If we look more carefully at Jacob’s warning, he gives no straight line between learning and apostasy, but rather three intervening steps:

  1. They think they are wise—or, we believe that we understand in the subject entirety, leaving no room to doubt our own research.
  2. They hearken not unto the counsel of God—or, we do not allow for cognitive dissonance between scholarship and revelation.
  3. They suppose that they know of themselves—or, we are prideful in our learning, rather than grateful to God for our knowledge.

Or, to sum it up, knowledge plus humility is a good thing. Got that? A good thing! Not just acceptable or okay, but a good thing, as in “seek after every good thing”?

Some may say that there is enough in just the scriptures to keep anyone busy for a life time, but to this I say, how can we understand the scriptures without outside sources? How can we say we are truly seeking to know the scriptures if we read them in a naive way as though they were written yesterday in a culture familiar to us? This is like saying you want to get to know someone, but only ever talking about what they did today, never getting any of the details of their past, and stopping them if they start to tell you anything uncomfortable. That’s not how I think God wants me to know him.

The Bible is less a book than a collection of books, and the understanding of who wrote them, to whom, and why, and which ones were left out seems to me critical to understanding the message they convey. The same goes for the Doctrine and Covenants: they are nigh unto incomprehensible without the explanatory headers to each chapter, and even those only scratch the surface of comprehension. This argument applies less to the Book of Mormon, standing as it does as a book without much external context, but even here outside research is of huge benefit. The Book of Mormon Critical Text project shows that we have so far to go in understanding even this book of scripture given to us so cleanly less than 200 years ago. Also, many passages are quoted or interlinked with other scripture which does have a context.

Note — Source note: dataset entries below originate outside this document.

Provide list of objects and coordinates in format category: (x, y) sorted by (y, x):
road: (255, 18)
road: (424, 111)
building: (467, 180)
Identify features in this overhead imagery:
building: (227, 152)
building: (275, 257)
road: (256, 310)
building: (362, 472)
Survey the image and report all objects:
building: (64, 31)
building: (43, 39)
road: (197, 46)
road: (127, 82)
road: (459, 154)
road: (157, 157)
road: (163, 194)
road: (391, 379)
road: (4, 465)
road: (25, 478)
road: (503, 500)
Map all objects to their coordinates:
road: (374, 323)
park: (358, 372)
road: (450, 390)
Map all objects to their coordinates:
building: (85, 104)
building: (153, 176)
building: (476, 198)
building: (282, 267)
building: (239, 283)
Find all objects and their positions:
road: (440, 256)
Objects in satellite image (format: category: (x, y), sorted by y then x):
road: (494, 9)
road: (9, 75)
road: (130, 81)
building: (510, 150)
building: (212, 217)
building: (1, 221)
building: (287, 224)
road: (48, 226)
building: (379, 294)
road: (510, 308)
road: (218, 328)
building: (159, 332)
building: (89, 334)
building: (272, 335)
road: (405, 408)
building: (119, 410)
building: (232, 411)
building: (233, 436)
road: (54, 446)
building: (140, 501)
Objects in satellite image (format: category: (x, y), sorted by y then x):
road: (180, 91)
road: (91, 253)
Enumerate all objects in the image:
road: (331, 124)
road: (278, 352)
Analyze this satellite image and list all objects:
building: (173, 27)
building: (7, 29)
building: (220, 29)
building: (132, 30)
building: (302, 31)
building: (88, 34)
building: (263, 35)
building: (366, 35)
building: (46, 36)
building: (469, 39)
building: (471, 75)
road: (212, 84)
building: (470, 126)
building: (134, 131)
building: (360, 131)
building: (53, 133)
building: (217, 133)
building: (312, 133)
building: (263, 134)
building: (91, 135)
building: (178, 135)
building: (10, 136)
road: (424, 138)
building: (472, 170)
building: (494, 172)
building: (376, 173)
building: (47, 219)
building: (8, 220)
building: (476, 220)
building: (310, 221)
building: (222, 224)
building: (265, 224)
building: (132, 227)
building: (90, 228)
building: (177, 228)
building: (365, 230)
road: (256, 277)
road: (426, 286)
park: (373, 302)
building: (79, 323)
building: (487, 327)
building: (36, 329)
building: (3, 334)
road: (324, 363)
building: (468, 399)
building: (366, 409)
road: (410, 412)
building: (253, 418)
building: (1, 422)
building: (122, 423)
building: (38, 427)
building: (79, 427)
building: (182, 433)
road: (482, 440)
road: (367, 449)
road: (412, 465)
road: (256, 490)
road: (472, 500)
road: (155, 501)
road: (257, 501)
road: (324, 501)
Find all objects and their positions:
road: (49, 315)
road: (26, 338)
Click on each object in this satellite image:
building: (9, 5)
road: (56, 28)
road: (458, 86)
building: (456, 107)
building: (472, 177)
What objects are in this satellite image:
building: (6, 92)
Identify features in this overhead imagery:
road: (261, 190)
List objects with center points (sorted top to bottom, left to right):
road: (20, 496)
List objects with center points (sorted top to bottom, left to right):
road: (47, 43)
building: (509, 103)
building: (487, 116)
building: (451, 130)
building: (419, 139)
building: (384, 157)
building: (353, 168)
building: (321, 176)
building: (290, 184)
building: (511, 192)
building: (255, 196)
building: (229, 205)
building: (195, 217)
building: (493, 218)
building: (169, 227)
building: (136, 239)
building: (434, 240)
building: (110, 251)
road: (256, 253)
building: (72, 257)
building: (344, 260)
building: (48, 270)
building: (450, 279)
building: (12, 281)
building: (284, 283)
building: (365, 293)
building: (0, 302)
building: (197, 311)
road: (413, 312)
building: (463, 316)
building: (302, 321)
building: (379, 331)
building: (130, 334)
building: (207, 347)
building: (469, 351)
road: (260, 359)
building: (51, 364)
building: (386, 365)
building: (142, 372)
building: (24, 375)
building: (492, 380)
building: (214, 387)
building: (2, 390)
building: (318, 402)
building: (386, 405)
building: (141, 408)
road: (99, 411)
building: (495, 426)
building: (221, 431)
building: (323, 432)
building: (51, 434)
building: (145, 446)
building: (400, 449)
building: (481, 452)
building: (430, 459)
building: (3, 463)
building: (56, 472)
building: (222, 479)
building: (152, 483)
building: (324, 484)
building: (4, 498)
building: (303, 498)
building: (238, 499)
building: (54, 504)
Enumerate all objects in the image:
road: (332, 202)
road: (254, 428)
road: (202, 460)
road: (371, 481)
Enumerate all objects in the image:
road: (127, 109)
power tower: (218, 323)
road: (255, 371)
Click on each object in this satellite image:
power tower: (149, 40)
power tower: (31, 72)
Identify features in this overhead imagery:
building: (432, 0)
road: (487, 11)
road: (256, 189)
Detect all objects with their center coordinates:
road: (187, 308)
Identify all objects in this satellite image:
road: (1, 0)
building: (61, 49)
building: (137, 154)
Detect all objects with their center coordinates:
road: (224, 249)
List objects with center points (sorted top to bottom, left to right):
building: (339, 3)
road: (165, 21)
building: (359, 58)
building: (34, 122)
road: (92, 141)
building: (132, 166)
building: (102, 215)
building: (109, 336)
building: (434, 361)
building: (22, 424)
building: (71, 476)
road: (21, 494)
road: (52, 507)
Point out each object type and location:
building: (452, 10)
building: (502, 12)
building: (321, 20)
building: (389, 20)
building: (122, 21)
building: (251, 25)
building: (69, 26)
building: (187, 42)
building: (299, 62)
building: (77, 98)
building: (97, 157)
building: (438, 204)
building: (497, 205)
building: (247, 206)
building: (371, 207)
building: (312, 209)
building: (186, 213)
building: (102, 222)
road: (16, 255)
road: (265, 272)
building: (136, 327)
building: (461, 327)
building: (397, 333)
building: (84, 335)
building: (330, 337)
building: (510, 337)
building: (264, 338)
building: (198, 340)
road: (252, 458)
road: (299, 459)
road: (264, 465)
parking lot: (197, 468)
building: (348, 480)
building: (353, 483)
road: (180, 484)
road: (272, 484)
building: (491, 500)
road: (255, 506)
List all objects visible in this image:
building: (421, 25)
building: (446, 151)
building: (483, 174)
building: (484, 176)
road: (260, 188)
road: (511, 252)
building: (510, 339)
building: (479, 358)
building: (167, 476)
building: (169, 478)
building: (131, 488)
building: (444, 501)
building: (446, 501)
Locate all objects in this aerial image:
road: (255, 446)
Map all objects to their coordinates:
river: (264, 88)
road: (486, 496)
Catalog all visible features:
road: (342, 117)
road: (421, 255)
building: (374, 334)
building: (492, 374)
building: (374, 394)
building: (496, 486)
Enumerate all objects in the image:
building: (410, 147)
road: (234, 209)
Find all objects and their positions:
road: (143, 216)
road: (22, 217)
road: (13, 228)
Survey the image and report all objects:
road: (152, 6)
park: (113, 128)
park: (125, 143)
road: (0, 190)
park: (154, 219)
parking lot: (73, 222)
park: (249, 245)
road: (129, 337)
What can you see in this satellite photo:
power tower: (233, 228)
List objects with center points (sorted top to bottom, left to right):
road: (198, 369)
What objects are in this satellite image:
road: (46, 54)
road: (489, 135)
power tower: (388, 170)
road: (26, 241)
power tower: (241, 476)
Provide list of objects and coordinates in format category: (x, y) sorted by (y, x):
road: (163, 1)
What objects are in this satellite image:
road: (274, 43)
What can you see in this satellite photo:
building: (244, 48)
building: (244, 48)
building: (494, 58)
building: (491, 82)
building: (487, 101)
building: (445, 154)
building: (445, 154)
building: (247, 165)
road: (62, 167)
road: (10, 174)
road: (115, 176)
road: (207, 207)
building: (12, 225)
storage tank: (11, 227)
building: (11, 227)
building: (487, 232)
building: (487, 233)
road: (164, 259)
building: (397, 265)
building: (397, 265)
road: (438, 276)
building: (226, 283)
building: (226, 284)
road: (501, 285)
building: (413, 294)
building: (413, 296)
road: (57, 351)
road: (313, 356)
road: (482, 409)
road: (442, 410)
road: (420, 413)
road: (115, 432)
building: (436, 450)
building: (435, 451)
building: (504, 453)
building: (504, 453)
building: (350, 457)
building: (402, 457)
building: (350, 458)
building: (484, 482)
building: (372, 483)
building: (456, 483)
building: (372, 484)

Obviously, our studies should still be rooted in the scriptures, and I believe there is still a place for reading them straight through without outside sources. As an English major, I think of how I learned the novels we studied in class: yes, there is a value to reading it through at least once, without context or commentary, to get your own visceral reaction to the text. But there is only so far you can get without history, linguistics, and discussion. That last word—discussion—that’s all scholarship is. Discussion with people who have discussed it with other older sources, but a discussion none the less. As long as we treat it as a conversation, and not a revelation, as long as we consider it rather than worship it, it’s just like having a really interesting gospel doctrine class. :D

Which brings me to the last reason that I believe in using outside sources in scripture study: the problem with straight up studying the scriptures, with only asking the pre-written questions out of the manual? It’s boring. There, I said it. Scripture study is boring. If I only read the scriptures straight through, I usually stop after a couple of weeks because it feels like a waste of my time. When I pull in outside sources, I am energized. They send me back to the text, to process it in new ways. They provide new fuel, new insights, new material for the Spirit to work with. I figure anything that drives me to read the scriptures more, to think about the scriptures more, must be something “virtuous, lovely, of good report, and praiseworthy.”